**Exercise task**
Copy the data below word for word, from the line that contains "[3 non-positive-flux detections" through the final line.

## Begin

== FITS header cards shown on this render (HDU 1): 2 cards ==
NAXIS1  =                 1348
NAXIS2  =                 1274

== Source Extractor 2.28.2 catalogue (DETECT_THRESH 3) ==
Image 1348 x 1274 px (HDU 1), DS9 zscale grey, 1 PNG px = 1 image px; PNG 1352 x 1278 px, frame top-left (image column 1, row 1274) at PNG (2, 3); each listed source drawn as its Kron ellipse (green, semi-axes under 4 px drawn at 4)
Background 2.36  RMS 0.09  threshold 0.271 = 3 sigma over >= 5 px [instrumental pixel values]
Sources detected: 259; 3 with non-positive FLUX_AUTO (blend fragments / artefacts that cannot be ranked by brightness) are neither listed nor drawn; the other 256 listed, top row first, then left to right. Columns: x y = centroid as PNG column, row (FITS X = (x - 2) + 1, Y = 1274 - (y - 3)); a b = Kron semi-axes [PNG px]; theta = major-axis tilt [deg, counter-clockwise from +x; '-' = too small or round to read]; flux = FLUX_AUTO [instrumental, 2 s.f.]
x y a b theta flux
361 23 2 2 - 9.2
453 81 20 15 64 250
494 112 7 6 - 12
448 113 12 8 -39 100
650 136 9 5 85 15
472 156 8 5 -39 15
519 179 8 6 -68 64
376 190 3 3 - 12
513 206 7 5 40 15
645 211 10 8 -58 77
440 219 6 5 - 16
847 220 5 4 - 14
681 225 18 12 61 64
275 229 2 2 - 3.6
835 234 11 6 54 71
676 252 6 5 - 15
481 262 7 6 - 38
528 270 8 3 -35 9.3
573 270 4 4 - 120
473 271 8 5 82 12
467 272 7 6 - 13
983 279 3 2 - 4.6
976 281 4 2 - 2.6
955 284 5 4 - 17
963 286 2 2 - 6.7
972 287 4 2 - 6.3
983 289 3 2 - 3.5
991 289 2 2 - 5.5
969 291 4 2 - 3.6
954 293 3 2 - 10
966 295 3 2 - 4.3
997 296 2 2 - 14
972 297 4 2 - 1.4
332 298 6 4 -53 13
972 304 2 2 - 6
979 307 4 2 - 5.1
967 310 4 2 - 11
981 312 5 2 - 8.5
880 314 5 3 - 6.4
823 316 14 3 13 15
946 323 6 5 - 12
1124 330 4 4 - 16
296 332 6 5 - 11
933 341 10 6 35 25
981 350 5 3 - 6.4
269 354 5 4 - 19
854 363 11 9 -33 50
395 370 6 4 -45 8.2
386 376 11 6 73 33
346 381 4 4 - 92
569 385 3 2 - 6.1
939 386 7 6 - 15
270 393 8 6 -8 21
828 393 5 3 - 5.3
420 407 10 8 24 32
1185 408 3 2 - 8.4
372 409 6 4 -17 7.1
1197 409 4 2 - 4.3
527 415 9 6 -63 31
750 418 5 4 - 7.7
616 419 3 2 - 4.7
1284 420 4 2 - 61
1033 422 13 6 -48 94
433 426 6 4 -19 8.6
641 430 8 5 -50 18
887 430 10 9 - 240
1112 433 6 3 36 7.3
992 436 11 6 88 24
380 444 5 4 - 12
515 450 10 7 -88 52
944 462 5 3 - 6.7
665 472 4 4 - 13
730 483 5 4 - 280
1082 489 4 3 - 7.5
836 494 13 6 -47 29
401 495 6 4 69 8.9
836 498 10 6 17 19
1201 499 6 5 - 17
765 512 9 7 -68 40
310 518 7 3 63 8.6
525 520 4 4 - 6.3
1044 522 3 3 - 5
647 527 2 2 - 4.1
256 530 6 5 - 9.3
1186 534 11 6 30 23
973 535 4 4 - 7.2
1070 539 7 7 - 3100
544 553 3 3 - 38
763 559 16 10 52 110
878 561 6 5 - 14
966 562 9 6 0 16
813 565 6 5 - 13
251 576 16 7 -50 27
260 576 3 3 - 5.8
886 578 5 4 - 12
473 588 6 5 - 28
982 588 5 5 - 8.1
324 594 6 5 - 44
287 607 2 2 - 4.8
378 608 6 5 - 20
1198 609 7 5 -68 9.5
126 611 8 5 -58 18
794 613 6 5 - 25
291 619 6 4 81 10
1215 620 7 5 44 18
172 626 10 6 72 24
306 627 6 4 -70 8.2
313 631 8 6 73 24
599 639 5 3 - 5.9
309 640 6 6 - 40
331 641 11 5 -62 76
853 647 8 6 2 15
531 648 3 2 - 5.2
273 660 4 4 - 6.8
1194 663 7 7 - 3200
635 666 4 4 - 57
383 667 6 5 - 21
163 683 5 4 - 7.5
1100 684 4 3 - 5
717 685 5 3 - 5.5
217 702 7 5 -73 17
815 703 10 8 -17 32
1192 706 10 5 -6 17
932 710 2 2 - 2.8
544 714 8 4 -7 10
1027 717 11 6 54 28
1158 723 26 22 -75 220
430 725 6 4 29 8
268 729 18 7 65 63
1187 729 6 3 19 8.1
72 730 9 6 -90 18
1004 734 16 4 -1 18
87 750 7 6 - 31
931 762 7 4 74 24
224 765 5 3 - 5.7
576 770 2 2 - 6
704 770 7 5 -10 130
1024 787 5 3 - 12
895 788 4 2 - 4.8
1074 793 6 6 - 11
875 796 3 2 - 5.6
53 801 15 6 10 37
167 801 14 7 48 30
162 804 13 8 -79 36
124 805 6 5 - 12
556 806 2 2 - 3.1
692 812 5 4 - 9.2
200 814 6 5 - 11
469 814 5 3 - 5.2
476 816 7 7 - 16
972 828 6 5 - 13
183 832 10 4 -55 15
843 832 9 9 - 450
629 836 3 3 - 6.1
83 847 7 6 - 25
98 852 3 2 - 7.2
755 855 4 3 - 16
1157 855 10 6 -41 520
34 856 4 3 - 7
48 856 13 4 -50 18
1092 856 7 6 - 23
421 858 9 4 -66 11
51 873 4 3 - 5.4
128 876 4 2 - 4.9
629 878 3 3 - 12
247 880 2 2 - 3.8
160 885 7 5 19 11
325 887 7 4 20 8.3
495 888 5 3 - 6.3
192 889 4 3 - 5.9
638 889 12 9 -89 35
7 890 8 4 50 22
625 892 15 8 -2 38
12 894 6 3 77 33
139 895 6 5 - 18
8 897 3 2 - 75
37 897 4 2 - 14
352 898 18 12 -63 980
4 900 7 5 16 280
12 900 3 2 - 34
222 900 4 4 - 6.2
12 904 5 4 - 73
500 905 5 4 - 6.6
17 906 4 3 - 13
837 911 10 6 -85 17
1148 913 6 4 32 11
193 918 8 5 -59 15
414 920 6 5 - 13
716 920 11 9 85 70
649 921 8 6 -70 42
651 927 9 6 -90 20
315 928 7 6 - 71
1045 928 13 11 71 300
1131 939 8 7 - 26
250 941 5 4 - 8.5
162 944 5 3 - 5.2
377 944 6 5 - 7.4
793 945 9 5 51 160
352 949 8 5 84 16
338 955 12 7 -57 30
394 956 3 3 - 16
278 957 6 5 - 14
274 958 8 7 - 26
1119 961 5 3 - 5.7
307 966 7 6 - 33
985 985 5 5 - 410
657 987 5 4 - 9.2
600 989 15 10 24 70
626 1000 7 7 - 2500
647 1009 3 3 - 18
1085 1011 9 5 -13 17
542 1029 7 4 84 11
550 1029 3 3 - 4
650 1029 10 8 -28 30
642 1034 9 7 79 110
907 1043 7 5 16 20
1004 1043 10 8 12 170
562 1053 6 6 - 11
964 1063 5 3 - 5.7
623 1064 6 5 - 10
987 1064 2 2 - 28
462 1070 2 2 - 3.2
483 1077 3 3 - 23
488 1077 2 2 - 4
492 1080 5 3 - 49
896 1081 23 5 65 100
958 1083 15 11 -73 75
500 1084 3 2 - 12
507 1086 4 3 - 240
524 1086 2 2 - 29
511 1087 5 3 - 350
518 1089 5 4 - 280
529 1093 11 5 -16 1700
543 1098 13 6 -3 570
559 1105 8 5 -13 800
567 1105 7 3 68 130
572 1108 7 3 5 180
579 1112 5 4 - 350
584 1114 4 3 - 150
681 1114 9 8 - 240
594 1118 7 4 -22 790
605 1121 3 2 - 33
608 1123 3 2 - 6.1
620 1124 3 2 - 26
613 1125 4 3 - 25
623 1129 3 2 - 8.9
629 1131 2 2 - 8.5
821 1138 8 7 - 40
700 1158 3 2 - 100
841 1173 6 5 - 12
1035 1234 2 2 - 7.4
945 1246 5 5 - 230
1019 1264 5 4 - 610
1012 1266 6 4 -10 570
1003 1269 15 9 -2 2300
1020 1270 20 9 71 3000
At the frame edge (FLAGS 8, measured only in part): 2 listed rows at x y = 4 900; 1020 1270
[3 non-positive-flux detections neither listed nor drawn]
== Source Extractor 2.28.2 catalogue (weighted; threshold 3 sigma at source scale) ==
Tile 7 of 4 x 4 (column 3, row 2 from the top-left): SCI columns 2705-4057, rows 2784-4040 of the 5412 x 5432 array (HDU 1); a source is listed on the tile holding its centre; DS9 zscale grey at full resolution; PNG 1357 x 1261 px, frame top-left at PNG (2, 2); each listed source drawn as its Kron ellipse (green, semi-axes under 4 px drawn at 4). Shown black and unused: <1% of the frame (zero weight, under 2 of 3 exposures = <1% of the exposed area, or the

## End

**Solved exercise**
[3 non-positive-flux detections neither listed nor drawn]
== Source Extractor 2.28.2 catalogue (weighted; threshold 3 sigma at source scale) ==
Tile 7 of 4 x 4 (column 3, row 2 from the top-left): SCI columns 2705-4057, rows 2784-4040 of the 5412 x 5432 array (HDU 1); a source is listed on the tile holding its centre; DS9 zscale grey at full resolution; PNG 1357 x 1261 px, frame top-left at PNG (2, 2); each listed source drawn as its Kron ellipse (green, semi-axes under 4 px drawn at 4). Shown black and unused: <1% of the frame (zero weight, under 2 of 3 exposures = <1% of the exposed area, or the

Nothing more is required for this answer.